Das Buch dreht sich lange vor allem um die Entführung von Carter. Was wird mit ihm passieren, wenn man Nathaniels Wünschen nicht folgt? Gibt es eine Möglichkeit, ihn zu befreien? Ein Countdown erzeugte zusätzliche Spannung und ich hoffte mit, dass bald nützliche Hinweise gefunden werden, wo Carter sich überhaupt befindet und wie man ihm helfen kann. Insgesamt wurde das Thema für meinen Geschmack aber zu sehr in die Länge gezogen. Die Frage, was aus Cimmeria wird und wie man auf Nathaniels Forderungen reagiert, rückte in der Zeit zu stark in den Hintergrund.

Schön fand ich, dass die Schüler Cimmerias in diesem Buch noch einmal enger zusammenrücken und gemeinsam für die Zukunft der Schule kämpfen. Allie und Katie haben ihr Kriegsbeil begraben, sind sich aber immer noch nicht ganz grün, was zu unterhaltsamen Szenen führte. Auch Rachel, Nicole und Zoe sind wieder mit von der Partie und stehen Allie zur Seite. Sehr gefreut habe ich mich darüber, dass die Dreiecksgeschichte endlich beendet ist. Hätte sich Allie noch ein weiteres Mal umentschieden, dann hätte ich wirklich die Krise bekommen. Dafür baut die Autorin flott noch eine gleichgeschlechtliche Liebe in die Geschichte ein, um dem aktuellen Trend gerecht zu werden. Das Paar fand ich süß, doch es wirkte auf mich nachträglich reingeschrieben.
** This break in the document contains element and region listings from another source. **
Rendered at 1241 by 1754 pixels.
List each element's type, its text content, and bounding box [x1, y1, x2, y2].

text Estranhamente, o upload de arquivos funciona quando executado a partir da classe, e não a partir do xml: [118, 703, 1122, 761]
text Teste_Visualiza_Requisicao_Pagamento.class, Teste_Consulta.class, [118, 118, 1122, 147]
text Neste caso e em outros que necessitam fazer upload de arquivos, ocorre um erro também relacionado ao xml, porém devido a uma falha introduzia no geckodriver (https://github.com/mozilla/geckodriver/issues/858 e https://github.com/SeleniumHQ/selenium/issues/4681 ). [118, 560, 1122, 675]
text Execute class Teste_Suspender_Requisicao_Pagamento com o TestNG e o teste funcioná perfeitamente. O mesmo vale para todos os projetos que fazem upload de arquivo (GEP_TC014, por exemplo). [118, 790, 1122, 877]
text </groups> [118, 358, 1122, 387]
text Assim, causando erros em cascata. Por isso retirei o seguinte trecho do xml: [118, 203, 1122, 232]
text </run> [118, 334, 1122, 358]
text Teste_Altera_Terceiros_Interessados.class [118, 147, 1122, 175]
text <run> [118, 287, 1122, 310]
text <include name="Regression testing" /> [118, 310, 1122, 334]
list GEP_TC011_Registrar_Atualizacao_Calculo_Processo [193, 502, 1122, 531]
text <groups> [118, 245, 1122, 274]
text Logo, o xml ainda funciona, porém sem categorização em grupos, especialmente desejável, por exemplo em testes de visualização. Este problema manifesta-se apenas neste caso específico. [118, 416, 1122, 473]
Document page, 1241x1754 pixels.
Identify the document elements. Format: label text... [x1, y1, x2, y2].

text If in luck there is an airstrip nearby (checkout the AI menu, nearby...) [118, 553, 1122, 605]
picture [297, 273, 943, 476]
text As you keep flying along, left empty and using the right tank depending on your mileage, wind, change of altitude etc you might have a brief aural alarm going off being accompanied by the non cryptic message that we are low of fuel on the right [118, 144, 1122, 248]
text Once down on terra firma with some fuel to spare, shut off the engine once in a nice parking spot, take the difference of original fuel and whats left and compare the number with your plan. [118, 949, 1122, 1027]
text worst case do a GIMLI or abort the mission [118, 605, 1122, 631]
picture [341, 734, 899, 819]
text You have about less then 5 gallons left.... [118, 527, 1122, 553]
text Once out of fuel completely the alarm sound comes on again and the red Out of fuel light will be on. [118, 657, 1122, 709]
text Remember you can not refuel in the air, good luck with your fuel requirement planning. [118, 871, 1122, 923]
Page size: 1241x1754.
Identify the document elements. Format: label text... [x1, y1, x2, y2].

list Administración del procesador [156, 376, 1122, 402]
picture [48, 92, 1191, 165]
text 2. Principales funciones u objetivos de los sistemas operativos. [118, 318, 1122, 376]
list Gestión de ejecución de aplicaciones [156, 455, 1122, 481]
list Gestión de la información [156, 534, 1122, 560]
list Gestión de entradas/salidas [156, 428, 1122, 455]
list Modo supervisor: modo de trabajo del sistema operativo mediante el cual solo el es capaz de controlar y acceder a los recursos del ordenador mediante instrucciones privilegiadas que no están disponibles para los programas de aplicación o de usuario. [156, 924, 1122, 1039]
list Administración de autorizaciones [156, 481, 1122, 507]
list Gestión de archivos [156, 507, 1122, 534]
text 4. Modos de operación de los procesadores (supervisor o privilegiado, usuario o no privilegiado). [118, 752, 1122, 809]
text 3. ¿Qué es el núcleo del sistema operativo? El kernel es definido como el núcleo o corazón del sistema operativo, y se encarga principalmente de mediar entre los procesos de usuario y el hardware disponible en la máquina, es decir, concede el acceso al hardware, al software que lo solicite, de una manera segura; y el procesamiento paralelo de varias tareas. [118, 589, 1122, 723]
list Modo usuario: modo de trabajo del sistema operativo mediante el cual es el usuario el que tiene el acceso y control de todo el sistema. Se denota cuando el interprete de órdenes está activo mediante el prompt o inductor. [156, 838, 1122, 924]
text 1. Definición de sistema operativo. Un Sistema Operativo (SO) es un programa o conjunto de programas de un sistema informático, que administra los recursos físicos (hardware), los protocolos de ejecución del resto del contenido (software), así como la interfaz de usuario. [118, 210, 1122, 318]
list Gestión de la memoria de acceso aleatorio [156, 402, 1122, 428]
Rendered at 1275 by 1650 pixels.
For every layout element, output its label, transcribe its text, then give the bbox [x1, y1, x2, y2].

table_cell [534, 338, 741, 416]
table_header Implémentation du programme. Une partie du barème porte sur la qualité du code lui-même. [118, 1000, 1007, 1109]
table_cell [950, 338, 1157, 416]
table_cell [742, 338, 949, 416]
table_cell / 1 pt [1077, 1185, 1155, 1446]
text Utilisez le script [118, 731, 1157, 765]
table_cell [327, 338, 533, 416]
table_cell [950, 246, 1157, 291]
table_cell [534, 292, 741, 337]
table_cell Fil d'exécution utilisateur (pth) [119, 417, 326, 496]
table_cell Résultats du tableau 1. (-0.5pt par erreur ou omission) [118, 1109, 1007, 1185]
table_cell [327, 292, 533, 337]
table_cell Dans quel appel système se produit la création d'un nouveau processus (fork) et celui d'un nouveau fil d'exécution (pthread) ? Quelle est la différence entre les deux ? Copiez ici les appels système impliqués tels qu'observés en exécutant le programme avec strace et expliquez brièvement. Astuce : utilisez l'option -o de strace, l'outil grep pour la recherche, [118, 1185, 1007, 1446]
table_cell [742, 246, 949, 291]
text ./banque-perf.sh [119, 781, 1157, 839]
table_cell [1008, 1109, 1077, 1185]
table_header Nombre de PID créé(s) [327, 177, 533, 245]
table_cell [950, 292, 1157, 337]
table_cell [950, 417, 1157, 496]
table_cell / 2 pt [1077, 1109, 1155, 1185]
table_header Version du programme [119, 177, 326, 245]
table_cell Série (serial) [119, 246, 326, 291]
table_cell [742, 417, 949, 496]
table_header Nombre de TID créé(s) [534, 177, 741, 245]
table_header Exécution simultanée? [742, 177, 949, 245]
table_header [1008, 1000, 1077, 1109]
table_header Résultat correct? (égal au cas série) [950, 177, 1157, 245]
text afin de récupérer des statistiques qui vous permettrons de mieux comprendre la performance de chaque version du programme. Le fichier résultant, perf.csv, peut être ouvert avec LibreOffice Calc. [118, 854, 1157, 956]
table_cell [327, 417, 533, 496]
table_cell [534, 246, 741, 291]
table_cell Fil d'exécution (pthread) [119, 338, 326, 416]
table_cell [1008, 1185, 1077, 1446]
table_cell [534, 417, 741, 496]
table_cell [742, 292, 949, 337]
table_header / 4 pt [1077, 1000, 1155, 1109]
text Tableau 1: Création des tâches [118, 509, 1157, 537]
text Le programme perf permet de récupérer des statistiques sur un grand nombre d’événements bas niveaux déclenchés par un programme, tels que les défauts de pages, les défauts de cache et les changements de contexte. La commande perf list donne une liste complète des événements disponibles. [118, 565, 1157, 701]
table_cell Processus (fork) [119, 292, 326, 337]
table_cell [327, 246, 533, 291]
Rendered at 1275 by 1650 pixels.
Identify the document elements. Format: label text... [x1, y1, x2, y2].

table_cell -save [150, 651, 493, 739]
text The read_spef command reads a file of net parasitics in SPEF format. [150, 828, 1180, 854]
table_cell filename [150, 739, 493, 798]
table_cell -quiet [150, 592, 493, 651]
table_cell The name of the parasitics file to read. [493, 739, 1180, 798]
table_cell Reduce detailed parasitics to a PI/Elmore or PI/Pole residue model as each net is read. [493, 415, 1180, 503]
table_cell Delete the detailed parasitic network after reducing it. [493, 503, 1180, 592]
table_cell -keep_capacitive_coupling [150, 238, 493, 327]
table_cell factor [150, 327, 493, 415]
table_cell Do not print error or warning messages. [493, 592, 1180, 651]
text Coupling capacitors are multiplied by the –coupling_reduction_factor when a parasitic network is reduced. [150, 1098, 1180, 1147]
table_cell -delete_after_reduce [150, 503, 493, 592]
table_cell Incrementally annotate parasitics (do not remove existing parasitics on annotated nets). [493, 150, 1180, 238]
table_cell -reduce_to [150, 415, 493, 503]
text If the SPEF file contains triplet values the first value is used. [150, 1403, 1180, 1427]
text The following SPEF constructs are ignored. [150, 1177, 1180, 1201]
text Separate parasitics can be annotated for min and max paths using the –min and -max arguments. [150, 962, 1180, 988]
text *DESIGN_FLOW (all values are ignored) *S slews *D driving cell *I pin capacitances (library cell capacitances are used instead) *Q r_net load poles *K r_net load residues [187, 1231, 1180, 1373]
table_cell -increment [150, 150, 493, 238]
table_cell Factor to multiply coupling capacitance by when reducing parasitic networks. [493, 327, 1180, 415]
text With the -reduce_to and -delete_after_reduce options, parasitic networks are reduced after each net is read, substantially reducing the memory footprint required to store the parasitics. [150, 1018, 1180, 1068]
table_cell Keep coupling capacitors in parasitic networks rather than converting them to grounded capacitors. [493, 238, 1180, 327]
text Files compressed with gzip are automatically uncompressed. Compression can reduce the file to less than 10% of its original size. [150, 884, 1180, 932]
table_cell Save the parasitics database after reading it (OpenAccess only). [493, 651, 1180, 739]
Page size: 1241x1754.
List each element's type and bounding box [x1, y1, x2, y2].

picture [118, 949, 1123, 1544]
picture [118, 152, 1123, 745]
Nachdem die ersten Bände vor allem von der Ungewissheit lebten, wer heimlich für Nathaniel spioniert, habe ich auch in diesem letzten Band auf eine finale, unerwartete Wendung gewartet. Diese blieb leider aus. Es gibt eine schöne Überraschung, doch diese war nicht so spektakulär, wie ich es mir erhofft habe. Stattdessen ist die Handlung relativ vorhersehbar und ein wirklich großer Überraschungs- oder Spannungsmoment blieb aus. Tiefergehende Hintergründe und Erklärungen werden im Buch erneut umschifft. Ich fand es deshalb bis zuletzt völlig unlogisch, wie so viele Menschen – darunter zahlreiche Eltern – einen Mann unterstützen können, der das Ermorden von Kindern als Kollateralschaden einstuft. Das Ende wirkte fast zu einfach, um wahr zu sein und konnte mich deshalb nicht richtig zufrieden stellen.

Fazit
„Night School. Und Gewissheit wirst du haben“ setzt leider den Trend seiner Vorgänger fort. Während die Serie wirklich stark begann, gefiel mir der Verlauf der Handlung mit jedem Band weniger gut. Dieser finale Band hatte wieder einige schöne Momente, dank derer ich gerne weitergelesen habe. Leider vermisste ich ein echtes Highlight zum Abschluss der Reihe. Unterm Strich fehlten mir in der ganzen Geschichte die Logik und tiefergehende Erklärungen. Deshalb bleibt mir „Night School“ als Serie mit gutem Ansatz in Erinnerung, der in der Umsetzung leider zunehmend an Glaubwürdigkeit verliert.